▶ Problem
Where the data below has the string "cihazlardan", return the whole line.

[Transcribed page contents]
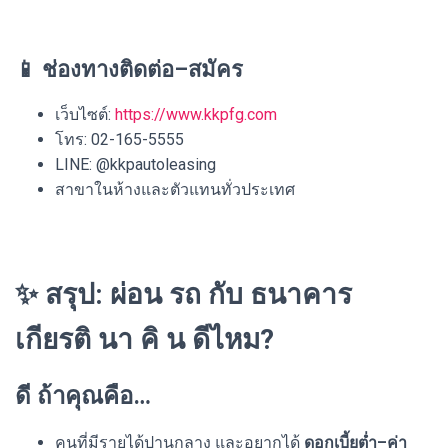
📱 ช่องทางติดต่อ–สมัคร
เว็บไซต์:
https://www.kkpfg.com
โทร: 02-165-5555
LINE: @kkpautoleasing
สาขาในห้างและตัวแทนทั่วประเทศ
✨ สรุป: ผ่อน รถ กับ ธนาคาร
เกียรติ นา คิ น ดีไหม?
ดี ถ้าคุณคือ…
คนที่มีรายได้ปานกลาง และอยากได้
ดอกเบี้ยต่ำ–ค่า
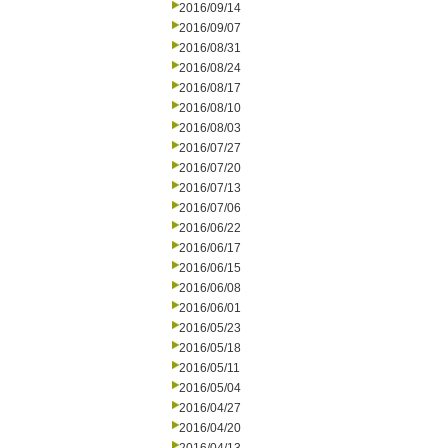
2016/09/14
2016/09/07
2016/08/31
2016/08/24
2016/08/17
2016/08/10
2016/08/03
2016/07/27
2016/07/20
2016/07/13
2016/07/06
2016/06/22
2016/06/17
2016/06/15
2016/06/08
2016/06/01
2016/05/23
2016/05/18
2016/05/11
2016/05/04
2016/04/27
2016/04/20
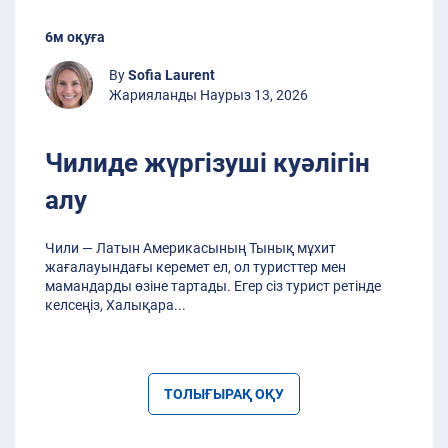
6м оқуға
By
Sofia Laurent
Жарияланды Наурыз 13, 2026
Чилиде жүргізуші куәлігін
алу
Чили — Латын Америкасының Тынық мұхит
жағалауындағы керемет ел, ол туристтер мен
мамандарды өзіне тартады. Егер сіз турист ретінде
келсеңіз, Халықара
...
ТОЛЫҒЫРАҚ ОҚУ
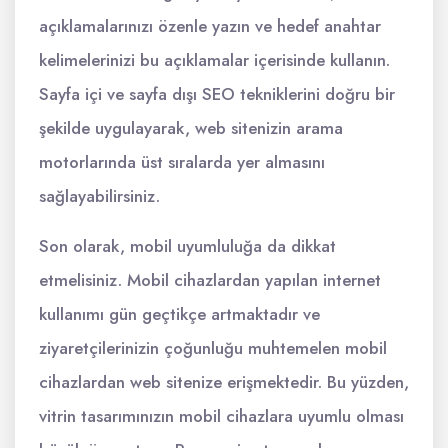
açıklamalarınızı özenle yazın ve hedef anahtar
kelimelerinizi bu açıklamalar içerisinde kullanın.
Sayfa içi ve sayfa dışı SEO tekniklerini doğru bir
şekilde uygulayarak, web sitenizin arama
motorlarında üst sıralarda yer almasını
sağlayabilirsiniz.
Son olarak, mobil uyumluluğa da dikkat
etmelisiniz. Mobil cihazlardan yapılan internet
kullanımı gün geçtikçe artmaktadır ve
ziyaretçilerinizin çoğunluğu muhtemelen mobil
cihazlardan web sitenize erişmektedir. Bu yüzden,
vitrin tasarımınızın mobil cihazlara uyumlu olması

▶ Reply to the exercise
etmelisiniz. Mobil cihazlardan yapılan internet
cihazlardan web sitenize erişmektedir. Bu yüzden,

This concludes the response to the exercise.